Tabrias07, on 15 January 2013 - 12:54 PM, said:
They were broken and very much not working as intended before. It made no difference how many you carried, you got the same lift.
Kunae, on 15 January 2013 - 12:56 PM, said:
And that part was expected, as I've said twice before in this thread, including in the post you quoted. It's a nerf, but an expected and accepted one because their initial implementation was a place-holder.
The issue with the JJ debate here is that there were 2 levels of changes to JJs that happened concurrently.
We all know that JJs were previously broken in that you only needed 1 of them for max jump capacity. That change was a fix, was expected, and no one really considers it a nerf. When people are talking about the JJ "nerf" they are referring to the second set of changes that happened, again, at the same time as the expected fix.
The nature of that change was such that placing the maximum number of possible JJs on a given mech currently gives degraded jump performance over mounting a single JJ in the previous iteration. Also (and I cannot confirm this on all chassis), mechs such as the CTF-3D come stock with their maximum jump jets installed. This means that one can only reduce the jumping ability of certain chassis, not increase it. Today's notes on the Spider (one of them comes with 8, has a max of 12) tells me that this is not the case for all mechs. The bottom line is that mechs with their maximum number of potential JJs perform more poorly with respect to jumping than they did when they only needed to install a single JJ. That's a nerf.
TLDR:
JJ performance was tuned along with the "number of them that you need to install" fix. It is the performance tuning that is considered a nerf. Not the change to the number one needed to install. That was an expected fix.

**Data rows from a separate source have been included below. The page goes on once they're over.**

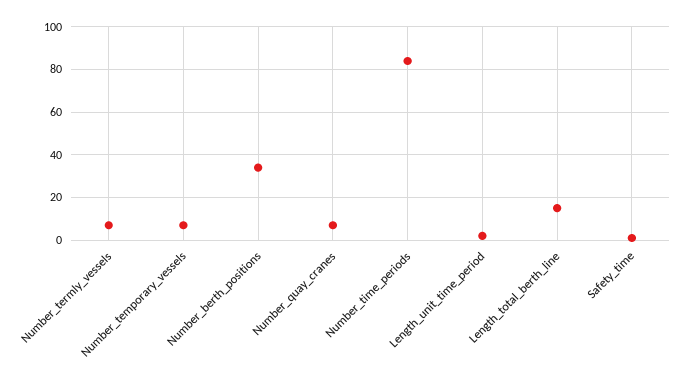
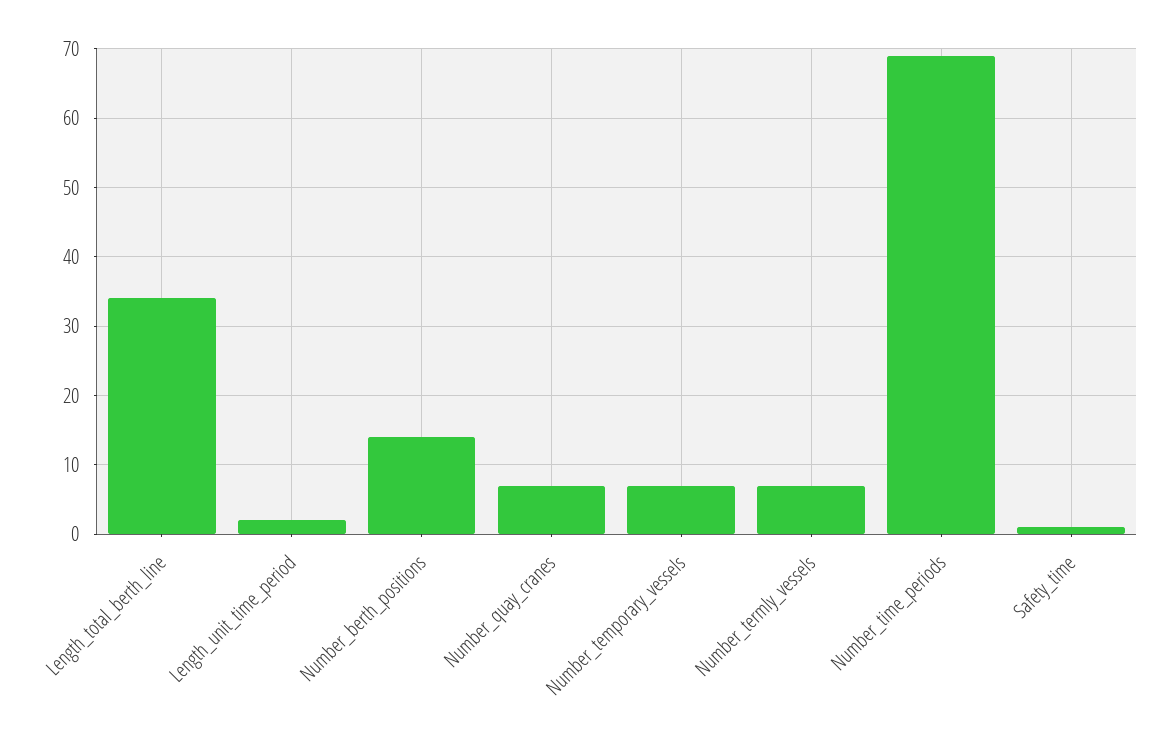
Number_berth_positions: 35 -> 14
Number_time_periods: 85 -> 69
Length_total_berth_line: 15 -> 34

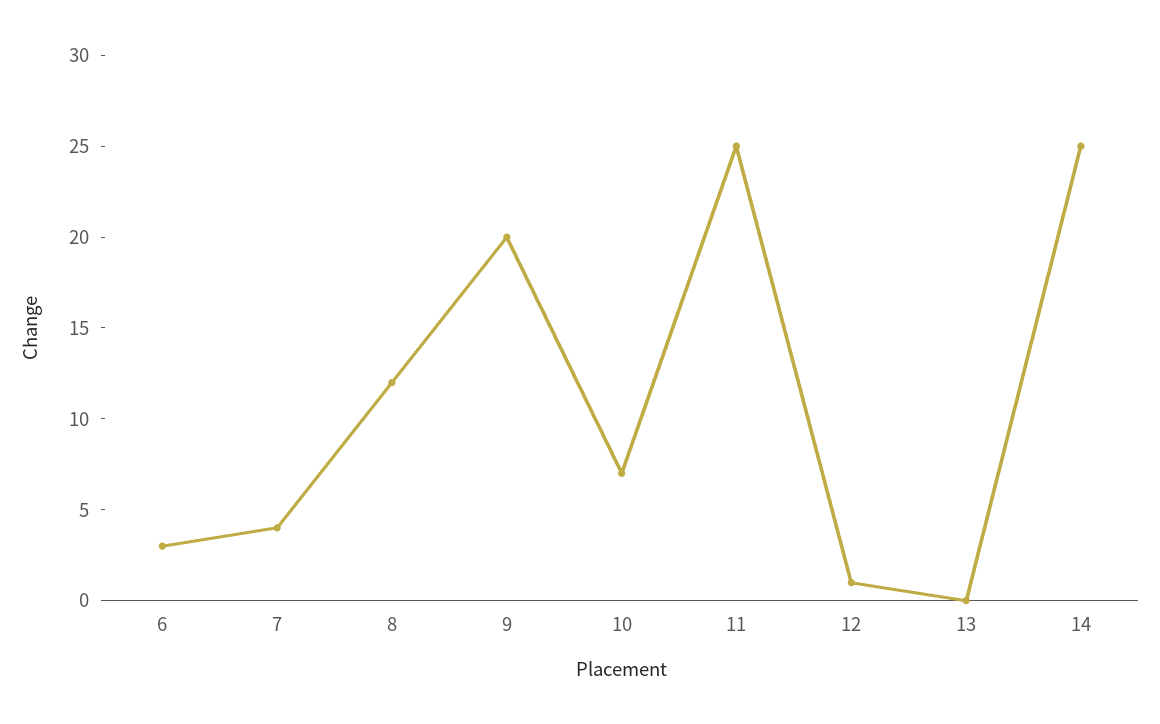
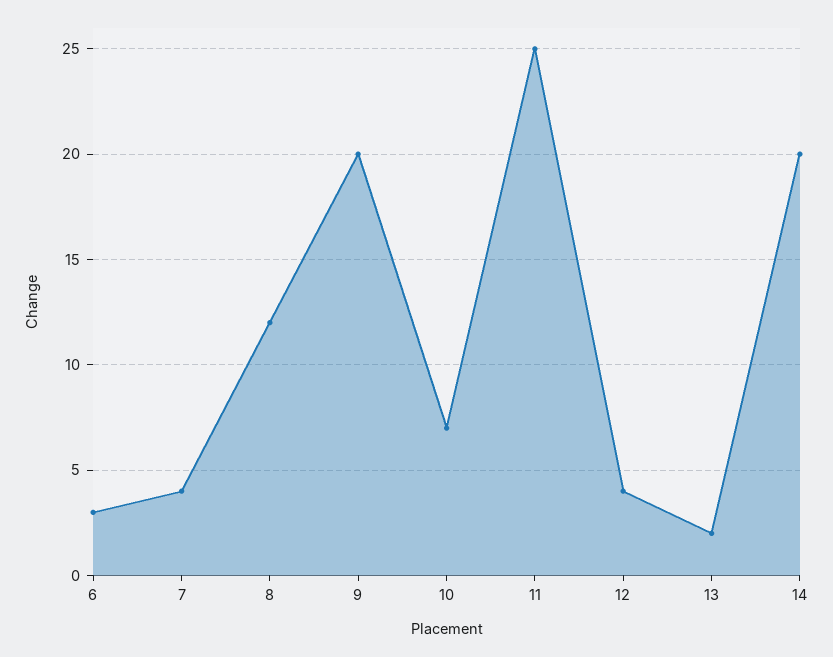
12: 1 -> 4
13: 0 -> 2
14: 25 -> 20

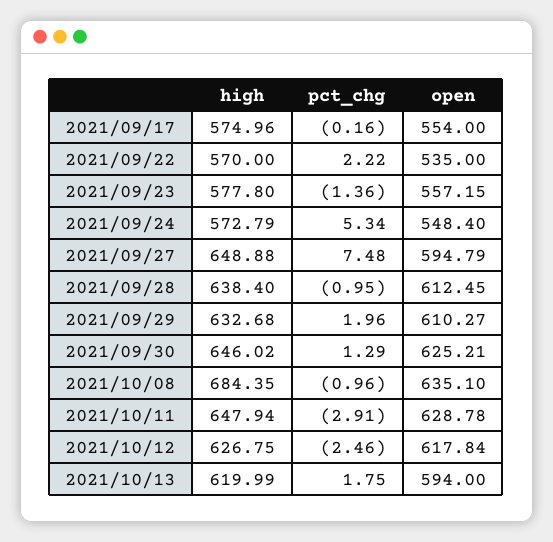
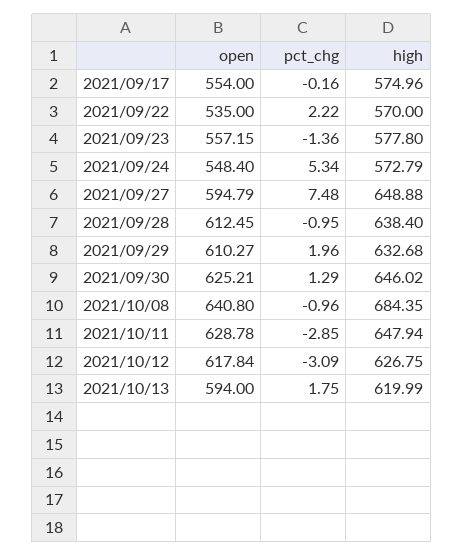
open, 2021/10/08: 635.1 -> 640.8
pct_chg, 2021/10/11: -2.91 -> -2.85
pct_chg, 2021/10/12: -2.46 -> -3.09

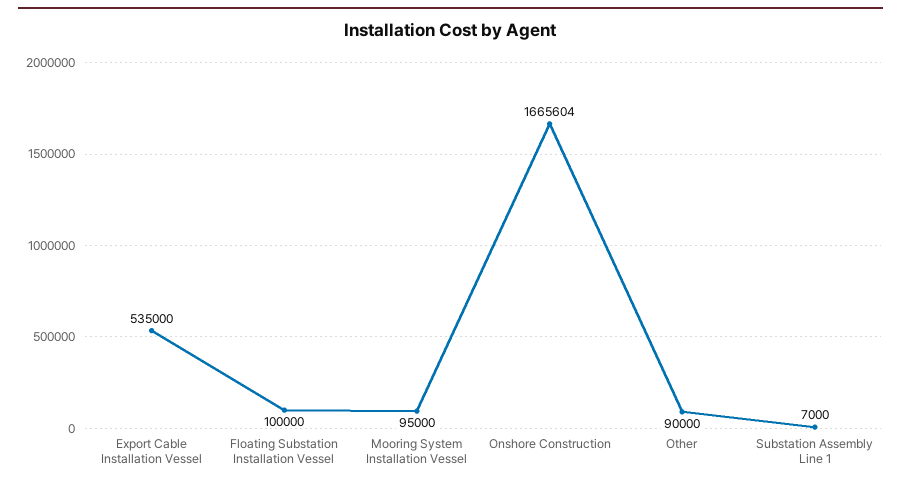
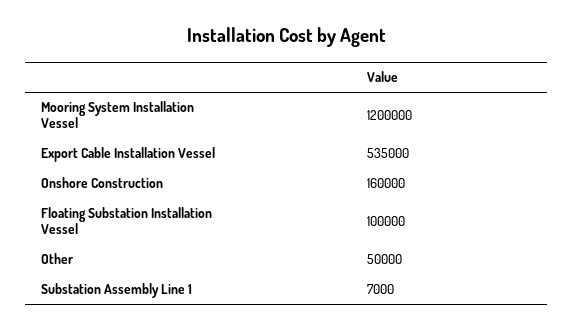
Mooring System Installation Vessel: 95000 -> 1200000
Onshore Construction: 1665604 -> 160000
Other: 90000 -> 50000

Sandslice, on 15 January 2013 - 01:03 PM, said:
The regular 1.4 rule catches the Commando and Raven before they can hit the 8.5 netcode cap; only the Jenner, Cicada, and Spider are being held back by it. Basically, anything with a stock engine ratio of at least 7 (or a stock speed of over 110, if you want to think of it that way.)
Thanks guy! I knew I was slightly off on that, but there was enough "X is faster than Y" that was in error that I wanted to speak up. I'll go back and edit in your corrections.
Edited by Bagheera, 15 January 2013 - 01:13 PM.